Analysis of HIF-1 interaction with the putative HREs in the hTERT promoter. (a and b) ³²P end-labeled TERT/HRE1 or ³²P end-labeled TERT/HRE2 oligonucleotide was used as a probe. For the competition assays, a 50-fold or 200-fold molar excess of the HRE was used. For the supershift assay, anti-HIF-1α antibody (0.5 μg) was added to the binding reaction. The thick arrow indicates HIF-1/DNA complexes, and the thin arrows indicate supershifted bands. (c) The HIF-1 consensus oligonucleotide was end-labeled with ³²P. For the competition assays, a 50-fold or 200-fold molar excess of the TERT/HRE1 and of the TERT/HRE2 oligonucleotides were added to the binding reaction, respectively.
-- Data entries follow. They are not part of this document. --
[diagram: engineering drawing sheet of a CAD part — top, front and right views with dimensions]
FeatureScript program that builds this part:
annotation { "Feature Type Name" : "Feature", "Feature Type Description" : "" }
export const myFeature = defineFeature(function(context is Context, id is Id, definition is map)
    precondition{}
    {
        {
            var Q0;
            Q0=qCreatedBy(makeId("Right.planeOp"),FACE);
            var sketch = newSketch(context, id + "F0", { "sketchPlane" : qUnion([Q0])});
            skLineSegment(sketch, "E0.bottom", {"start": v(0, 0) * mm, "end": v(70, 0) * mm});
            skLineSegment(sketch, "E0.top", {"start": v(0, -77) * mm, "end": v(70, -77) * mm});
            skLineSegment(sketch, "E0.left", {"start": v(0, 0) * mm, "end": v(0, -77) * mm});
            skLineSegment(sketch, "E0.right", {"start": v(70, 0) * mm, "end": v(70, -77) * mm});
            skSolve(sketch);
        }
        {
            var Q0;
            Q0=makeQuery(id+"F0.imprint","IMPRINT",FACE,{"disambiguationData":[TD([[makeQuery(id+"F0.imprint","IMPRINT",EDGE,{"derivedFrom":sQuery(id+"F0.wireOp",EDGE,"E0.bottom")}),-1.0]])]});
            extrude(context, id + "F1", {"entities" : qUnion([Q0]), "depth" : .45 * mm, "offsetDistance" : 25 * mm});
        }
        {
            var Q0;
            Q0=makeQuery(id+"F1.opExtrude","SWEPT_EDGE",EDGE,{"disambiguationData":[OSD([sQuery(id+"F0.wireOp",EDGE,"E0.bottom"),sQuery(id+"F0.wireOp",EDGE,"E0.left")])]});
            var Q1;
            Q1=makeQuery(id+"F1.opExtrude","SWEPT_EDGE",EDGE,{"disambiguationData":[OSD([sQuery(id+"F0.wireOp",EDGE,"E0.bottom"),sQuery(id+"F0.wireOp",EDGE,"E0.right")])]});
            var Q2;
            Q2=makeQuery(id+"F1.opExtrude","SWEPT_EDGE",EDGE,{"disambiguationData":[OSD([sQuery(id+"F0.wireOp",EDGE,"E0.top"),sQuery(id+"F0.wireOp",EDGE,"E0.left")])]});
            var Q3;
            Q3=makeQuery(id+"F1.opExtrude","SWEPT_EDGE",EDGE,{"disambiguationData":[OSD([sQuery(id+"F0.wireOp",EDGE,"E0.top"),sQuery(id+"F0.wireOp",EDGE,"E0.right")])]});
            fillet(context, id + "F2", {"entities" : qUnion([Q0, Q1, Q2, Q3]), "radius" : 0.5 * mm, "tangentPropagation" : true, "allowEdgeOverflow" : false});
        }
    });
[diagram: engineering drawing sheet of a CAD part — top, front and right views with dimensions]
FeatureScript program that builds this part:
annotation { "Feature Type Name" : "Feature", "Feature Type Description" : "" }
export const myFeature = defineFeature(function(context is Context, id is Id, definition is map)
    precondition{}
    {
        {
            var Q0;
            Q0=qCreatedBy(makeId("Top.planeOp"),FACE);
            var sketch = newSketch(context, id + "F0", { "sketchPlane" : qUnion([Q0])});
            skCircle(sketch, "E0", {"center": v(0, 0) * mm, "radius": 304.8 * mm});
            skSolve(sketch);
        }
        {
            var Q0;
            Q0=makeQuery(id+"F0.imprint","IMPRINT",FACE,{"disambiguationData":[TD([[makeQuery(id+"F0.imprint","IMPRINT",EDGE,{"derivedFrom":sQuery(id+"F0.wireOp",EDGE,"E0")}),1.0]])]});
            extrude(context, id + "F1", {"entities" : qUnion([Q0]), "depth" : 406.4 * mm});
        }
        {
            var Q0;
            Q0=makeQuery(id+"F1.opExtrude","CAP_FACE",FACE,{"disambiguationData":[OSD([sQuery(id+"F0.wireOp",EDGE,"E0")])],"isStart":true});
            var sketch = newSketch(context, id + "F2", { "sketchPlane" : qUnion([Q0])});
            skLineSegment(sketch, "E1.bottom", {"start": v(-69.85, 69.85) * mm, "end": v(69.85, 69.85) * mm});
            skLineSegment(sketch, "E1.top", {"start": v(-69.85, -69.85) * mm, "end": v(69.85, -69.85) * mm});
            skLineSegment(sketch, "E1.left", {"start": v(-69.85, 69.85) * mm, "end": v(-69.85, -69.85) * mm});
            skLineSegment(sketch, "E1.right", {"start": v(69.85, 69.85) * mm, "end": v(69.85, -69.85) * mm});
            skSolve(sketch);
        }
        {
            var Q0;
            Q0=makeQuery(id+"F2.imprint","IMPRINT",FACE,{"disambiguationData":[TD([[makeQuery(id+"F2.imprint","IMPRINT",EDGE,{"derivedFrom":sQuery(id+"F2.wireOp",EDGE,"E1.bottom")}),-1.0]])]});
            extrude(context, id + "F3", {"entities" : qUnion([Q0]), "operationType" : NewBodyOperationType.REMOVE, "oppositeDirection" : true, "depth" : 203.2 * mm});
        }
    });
For the supershift assay, anti-HIF-1α antibody (0.5 μg) was added to the binding reaction. The thick arrow indicates HIF-1/DNA complexes, and the thin arrows indicate supershifted bands. NS, nonspecific.

FIG. 6.

Analysis of HIF-1 interaction with the mutated HREs in the hTERT promoter. (a and b) ³²P end-labeled TERT/HREmt1 or ³²P end-labeled TERT/HREmt2 oligonucleotide was used as a probe. For the competition assays, a 200-fold molar excess of the HRE was used. For the supershift assay, anti-HIF-1α antibody (0.5 μg) was added to the binding reaction. (c) The HIF-1 consensus oligonucleotide was end labeled with ³²P. For the competition assays, 200-fold molar excesses of TERT/HRE1, TERT/HRE2, TERT/HREmt1, TERT/HREmt2, and HRE were added to the binding reactions. For the supershift assay, anti-HIF-1α antibody (0.5 μg) was added to the binding reaction. The thick arrow indicates HIF-1/DNA complexes, and thin arrows indicate supershifted bands. NS, nonspecific.